This week’s Tehillim is for a refuah shelema for Zelda Symbol bat Shoshana

King David was one of the most righteous Jews who ever lived. The midrash tells us that when Adam was created, Hashem told him he was destined to live on this earth for 1000 years and he showed him the souls of all the Jews that would come from him, including many great tzadikim.
He saw a soul that was shining very brightly and he asked G-D who this soul was meant to be. G-D told him that this soul would die as a stillbirth, despite it’s great potential.

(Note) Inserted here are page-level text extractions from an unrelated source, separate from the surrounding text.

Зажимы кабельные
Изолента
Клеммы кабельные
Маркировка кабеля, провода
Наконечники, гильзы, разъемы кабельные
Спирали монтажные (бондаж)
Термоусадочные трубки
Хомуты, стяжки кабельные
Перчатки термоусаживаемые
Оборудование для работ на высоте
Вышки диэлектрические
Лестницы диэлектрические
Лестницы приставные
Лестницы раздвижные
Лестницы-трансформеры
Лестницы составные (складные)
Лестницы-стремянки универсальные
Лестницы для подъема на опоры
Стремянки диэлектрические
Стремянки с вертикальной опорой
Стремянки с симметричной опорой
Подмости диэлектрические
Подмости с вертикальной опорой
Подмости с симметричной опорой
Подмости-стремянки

Adam was so distressed at such a waste of a great person, that he volunteered to donate 70 years of his own life to this soul. Hashem signed a contract with him and when Adam was 930 years old, the Angel of Death came to take him. Adam refused to go, stating that G-D had told him he had 1000 years to live. Only when the Angel of Death showed him his signature and reminded him of his donation did Adam willingly allow himself to be taken. Henceforth, the soul of King David was gifted 70 years of life.

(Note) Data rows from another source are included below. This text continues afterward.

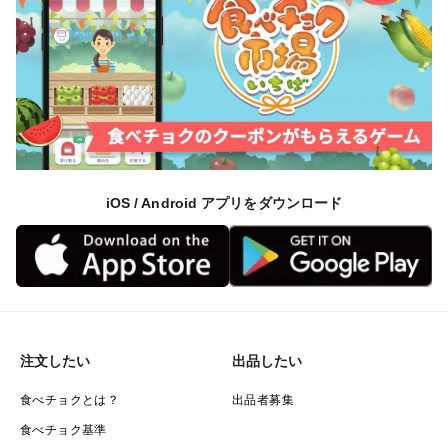
iOS / Android アプリをダウンロード
注文したい
出品したい
食べチョクとは？
出品者募集
食べチョク基準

You only need a casual glance through Scripture to see just exactly what he achieved with these 70 years! However, in this week’s Psalm, we get a glimpse of how even the very greatest men in our proud history can still fail, and occasionally sin. King David asks Hashem ’Shofteni, ani btumi halachti…lo echmod – Judge me, ..for in perfect innocence have I walked… I shall not waver.’
He then proceeds to take this even further. ‘Bchoneini Hashem, vnaseini, tzorfa chilyotai vlibi – Examine me Hashem and test me, scrutinise my intellect and my heart.’ So David declares to Hashem that he is perfectly innocent from sin and asks to be tested, confident in his ability to stand up to any test.
The Gemara (Sanhedrin 107a) explains that he wanted to show G-D that he was similar in purity to our three Patriarchs, Avraham, Yitzchack and Yaacov. Hashem then tested King David with the incident of Batsheva, and he failed.
In Tehillim 17 (Tehillim are not always set in chronological order) he regretted his rash decision to ask for a test when he says ’zamati bal yavor bi – my thoughts do not transgress the words of my mouth.’ So the lesson we learn this week is not to think we are practically perfect in every way like Mary Poppins, and certainly not to ask G-D to test us! Wishing you all a ShabbtUK shalom.